- Assignment -
The answer must be one number: the count of lines in the data below that include "locations".

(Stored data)
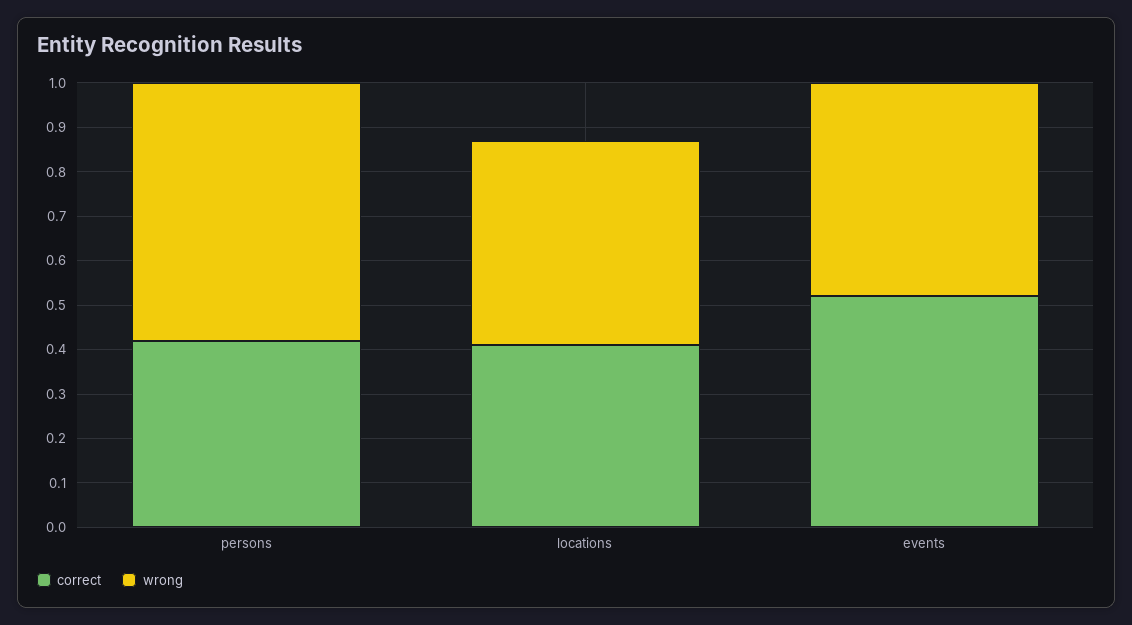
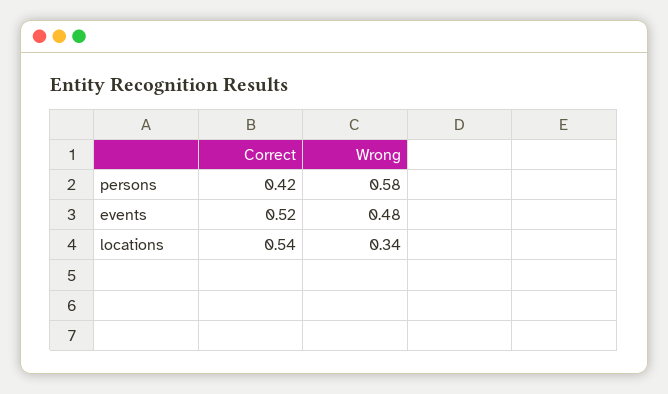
  {
    "correct": {
      "persons": 0.42,
-     "locations": 0.4,
+     "locations": 0.54,
      "events": 0.52
    },
    "wrong": {
      "persons": 0.58,
-     "locations": 0.45,
+     "locations": 0.34,
      "events": 0.48
    }
  }

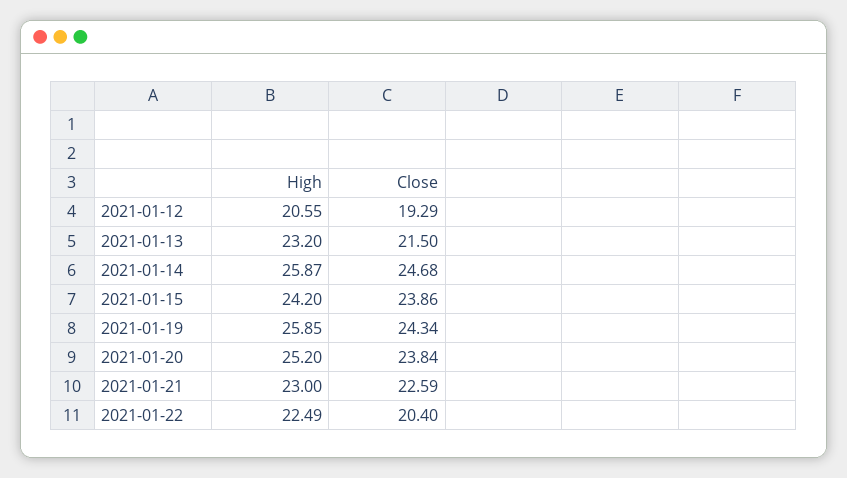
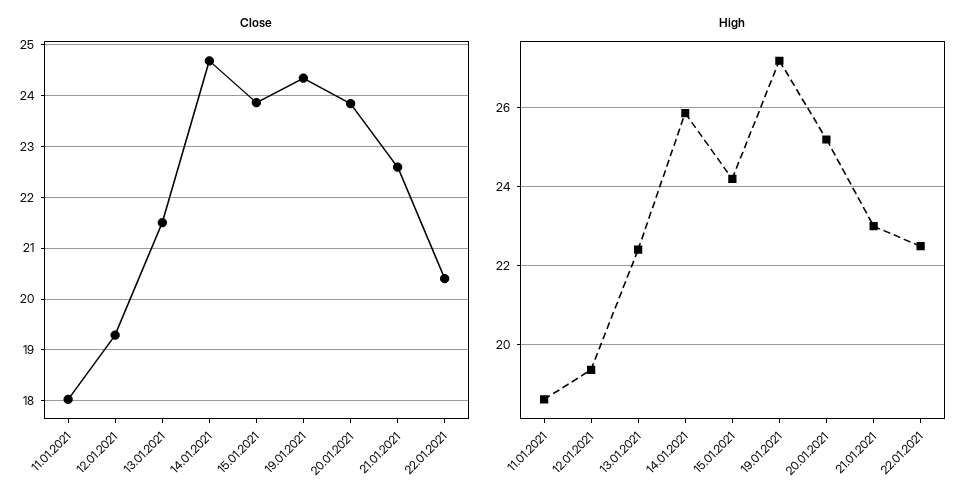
  {
    "High": {
-     "2021-01-12": 20.55,
+     "2021-01-12": 19.4,
-     "2021-01-13": 23.2,
+     "2021-01-13": 22.4,
      "2021-01-14": 25.87,
      "2021-01-15": 24.2,
-     "2021-01-19": 25.85,
+     "2021-01-19": 27.2,
      "2021-01-20": 25.2,
      "2021-01-21": 23,
-     "2021-01-22": 22.49
+     "2021-01-22": 22.49,
+     "11.01.2021": 18.6
    },
    "Close": {
      "2021-01-12": 19.29,
      "2021-01-13": 21.5,
      "2021-01-14": 24.68,
      "2021-01-15": 23.86,
      "2021-01-19": 24.34,
      "2021-01-20": 23.84,
      "2021-01-21": 22.59,
-     "2021-01-22": 20.4
+     "2021-01-22": 20.4,
+     "11.01.2021": 18
    }
  }

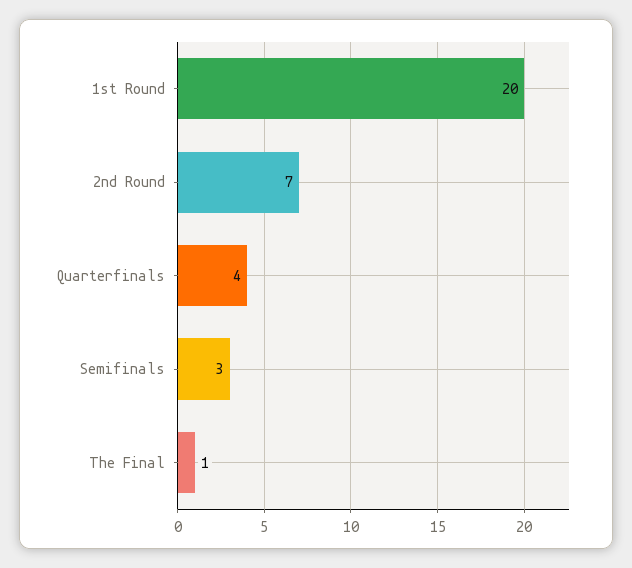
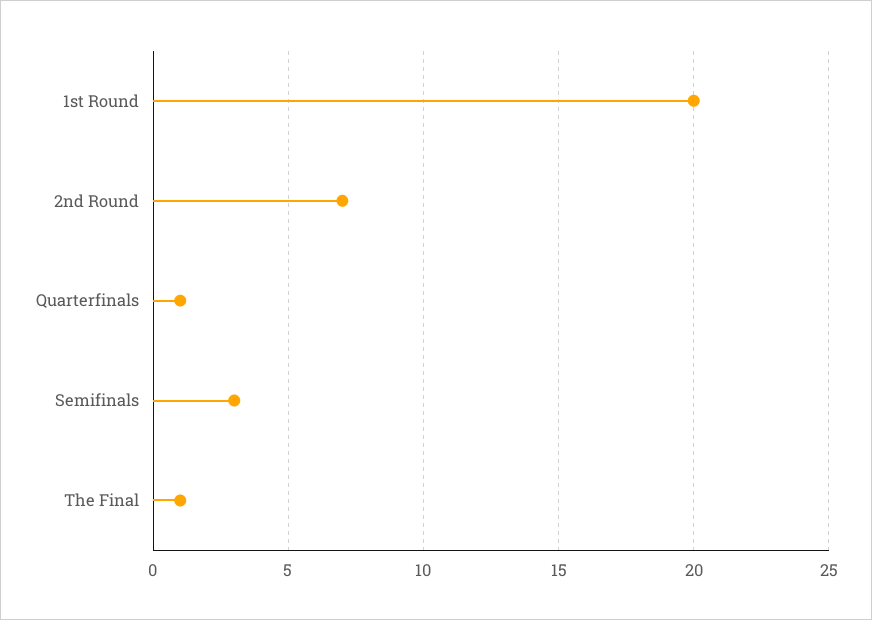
  {
    "1st Round": 20,
    "2nd Round": 7,
-   "Quarterfinals": 4,
+   "Quarterfinals": 1,
    "Semifinals": 3,
    "The Final": 1
  }

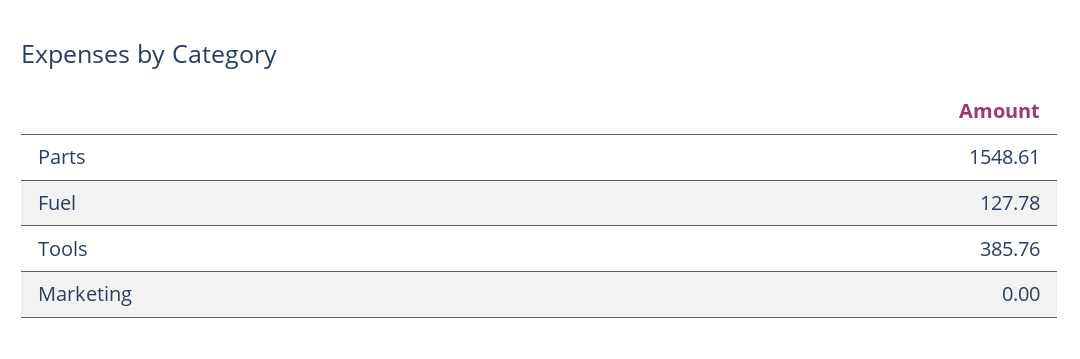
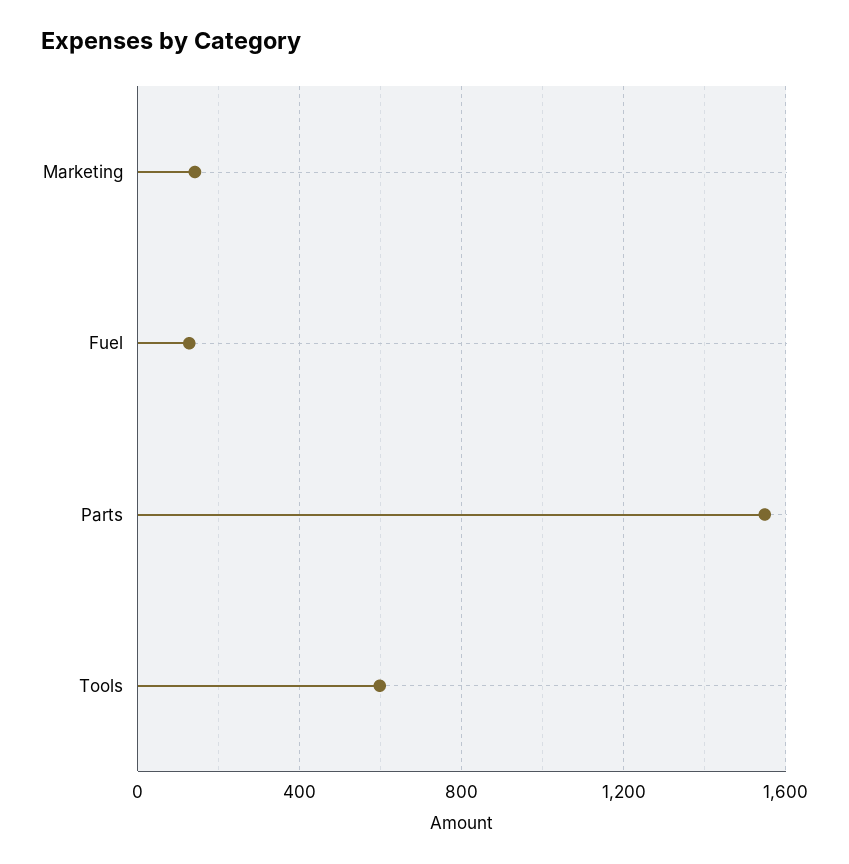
  {
    "Parts": 1548.61,
    "Fuel": 127.78,
-   "Tools": 385.76,
+   "Tools": 600,
-   "Marketing": 0
+   "Marketing": 150
  }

- Answer to this exercise -
4